> **PROBLEM REQUIREMENTS**
Lines to restate from the data below: from the one containing "Rietze R, Poulin" to the one containing "Lie DC, Dziewczapolski", both included. Give them again exactly, and only them.

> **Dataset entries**
----------------------------------------

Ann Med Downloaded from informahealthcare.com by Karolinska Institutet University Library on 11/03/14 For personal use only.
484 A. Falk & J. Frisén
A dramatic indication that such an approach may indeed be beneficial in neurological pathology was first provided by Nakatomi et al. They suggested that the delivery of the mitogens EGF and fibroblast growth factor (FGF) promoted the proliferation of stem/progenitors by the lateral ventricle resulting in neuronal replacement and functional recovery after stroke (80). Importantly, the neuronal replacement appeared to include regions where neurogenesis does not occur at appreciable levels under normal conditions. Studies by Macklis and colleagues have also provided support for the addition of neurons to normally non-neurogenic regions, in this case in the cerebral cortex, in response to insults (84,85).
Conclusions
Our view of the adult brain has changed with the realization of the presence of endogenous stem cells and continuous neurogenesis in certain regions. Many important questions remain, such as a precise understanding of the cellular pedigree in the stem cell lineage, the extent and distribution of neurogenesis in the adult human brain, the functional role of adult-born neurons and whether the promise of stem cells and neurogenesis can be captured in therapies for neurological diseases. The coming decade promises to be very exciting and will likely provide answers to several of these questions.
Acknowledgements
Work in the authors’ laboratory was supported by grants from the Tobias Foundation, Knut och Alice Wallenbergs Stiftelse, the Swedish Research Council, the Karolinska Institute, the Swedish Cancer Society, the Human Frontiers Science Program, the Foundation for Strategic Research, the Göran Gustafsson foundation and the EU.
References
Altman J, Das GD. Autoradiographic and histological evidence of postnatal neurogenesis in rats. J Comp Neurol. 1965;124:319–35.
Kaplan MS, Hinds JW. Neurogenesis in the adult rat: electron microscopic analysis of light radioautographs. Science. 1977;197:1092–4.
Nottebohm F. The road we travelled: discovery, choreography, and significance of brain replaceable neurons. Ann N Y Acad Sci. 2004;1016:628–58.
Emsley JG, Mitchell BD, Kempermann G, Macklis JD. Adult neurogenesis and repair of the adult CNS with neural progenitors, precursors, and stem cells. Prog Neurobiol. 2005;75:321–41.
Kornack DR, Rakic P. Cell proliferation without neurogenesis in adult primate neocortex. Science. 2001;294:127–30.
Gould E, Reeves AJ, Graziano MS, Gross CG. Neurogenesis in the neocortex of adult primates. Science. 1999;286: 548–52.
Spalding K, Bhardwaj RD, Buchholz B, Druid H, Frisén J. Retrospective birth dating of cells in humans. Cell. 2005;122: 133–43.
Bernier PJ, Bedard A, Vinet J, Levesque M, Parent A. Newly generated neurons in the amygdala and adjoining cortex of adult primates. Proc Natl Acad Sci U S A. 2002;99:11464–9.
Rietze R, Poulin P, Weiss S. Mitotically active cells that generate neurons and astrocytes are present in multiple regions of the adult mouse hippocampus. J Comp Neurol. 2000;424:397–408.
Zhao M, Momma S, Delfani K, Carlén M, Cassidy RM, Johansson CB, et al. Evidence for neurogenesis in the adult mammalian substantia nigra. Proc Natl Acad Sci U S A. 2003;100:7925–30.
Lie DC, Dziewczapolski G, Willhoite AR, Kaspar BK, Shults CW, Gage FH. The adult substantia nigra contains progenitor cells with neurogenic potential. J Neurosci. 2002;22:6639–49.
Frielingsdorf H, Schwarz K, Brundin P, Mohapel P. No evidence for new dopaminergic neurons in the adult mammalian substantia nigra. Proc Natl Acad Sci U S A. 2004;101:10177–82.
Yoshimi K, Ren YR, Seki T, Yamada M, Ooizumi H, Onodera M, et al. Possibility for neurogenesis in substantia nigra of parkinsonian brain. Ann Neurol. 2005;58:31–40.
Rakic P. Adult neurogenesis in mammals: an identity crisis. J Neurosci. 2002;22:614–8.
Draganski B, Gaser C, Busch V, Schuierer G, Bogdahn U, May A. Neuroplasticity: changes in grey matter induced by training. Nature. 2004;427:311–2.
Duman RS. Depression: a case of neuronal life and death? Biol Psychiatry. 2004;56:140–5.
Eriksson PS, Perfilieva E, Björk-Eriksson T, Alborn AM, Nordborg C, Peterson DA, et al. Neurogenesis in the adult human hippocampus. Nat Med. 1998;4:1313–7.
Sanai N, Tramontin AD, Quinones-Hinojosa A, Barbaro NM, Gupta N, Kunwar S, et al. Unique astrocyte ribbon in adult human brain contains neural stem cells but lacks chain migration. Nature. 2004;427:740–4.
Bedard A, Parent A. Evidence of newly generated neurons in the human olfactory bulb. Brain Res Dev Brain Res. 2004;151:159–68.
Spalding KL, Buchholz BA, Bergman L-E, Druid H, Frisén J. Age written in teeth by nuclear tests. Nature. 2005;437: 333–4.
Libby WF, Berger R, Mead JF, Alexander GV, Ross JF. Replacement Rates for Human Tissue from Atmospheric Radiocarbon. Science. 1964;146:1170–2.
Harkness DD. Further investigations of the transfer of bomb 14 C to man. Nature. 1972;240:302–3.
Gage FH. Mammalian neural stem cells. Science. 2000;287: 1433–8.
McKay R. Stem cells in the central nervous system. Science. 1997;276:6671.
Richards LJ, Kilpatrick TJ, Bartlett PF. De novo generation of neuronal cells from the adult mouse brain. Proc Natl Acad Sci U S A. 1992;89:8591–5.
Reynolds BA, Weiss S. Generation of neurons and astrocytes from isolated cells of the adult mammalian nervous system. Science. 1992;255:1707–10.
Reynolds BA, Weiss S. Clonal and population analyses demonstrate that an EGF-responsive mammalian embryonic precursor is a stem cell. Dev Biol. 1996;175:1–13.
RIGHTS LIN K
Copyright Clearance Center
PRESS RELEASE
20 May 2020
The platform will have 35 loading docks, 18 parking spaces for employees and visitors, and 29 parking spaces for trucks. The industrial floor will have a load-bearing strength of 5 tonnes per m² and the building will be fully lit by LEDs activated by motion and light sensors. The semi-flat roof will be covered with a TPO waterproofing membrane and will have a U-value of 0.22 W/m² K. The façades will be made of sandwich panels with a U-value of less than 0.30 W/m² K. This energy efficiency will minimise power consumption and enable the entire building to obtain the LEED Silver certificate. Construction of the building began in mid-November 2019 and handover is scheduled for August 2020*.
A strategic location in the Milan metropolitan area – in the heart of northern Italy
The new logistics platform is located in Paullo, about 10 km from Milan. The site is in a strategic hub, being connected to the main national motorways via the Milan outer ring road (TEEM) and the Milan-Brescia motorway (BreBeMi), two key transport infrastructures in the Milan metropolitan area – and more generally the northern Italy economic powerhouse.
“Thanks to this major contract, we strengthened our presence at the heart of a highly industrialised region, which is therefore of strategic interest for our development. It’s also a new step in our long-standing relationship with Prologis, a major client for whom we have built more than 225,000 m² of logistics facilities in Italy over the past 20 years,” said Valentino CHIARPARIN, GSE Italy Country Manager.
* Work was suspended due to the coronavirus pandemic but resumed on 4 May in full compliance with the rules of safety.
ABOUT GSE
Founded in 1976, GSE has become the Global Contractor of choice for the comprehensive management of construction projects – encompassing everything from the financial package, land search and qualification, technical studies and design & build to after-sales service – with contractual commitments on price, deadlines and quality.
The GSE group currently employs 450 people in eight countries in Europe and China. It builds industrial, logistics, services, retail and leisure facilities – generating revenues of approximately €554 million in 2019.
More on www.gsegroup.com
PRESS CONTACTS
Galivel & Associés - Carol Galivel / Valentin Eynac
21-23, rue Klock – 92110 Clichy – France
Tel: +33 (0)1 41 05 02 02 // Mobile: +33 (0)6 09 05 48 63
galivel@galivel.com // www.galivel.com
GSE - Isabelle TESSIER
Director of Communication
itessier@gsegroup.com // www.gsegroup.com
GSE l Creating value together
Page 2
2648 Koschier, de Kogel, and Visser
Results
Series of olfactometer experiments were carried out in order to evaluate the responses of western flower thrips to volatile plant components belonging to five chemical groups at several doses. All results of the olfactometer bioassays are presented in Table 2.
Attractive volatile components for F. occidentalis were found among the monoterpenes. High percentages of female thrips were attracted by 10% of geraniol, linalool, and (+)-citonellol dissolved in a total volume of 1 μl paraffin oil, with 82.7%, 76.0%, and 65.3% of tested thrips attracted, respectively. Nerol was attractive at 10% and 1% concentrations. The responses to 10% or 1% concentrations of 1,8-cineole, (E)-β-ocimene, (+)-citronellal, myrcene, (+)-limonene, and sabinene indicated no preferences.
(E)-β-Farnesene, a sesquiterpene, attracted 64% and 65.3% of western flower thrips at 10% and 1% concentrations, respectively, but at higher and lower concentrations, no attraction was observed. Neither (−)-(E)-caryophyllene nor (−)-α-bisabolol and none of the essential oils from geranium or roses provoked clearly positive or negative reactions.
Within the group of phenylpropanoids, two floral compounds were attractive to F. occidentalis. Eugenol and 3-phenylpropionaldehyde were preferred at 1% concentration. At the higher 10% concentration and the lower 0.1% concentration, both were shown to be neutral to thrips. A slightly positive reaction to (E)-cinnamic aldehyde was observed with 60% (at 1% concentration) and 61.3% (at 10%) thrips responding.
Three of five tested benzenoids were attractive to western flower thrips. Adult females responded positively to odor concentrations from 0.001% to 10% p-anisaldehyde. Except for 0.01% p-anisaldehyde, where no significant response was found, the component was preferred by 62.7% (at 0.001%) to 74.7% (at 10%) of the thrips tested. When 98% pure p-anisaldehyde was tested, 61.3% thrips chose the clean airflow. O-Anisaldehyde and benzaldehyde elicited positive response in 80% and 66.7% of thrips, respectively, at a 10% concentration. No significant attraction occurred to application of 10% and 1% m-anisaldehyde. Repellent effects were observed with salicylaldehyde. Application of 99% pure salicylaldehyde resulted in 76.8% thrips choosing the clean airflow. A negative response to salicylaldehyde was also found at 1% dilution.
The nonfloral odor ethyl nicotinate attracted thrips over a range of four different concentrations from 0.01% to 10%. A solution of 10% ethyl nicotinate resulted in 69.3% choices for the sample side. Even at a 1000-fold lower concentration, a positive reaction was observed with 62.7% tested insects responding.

----------------------------------------

> **REPLY TO THE TASK**
Rietze R, Poulin P, Weiss S. Mitotically active cells that generate neurons and astrocytes are present in multiple regions of the adult mouse hippocampus. J Comp Neurol. 2000;424:397–408.
Zhao M, Momma S, Delfani K, Carlén M, Cassidy RM, Johansson CB, et al. Evidence for neurogenesis in the adult mammalian substantia nigra. Proc Natl Acad Sci U S A. 2003;100:7925–30.
Lie DC, Dziewczapolski G, Willhoite AR, Kaspar BK, Shults CW, Gage FH. The adult substantia nigra contains progenitor cells with neurogenic potential. J Neurosci. 2002;22:6639–49.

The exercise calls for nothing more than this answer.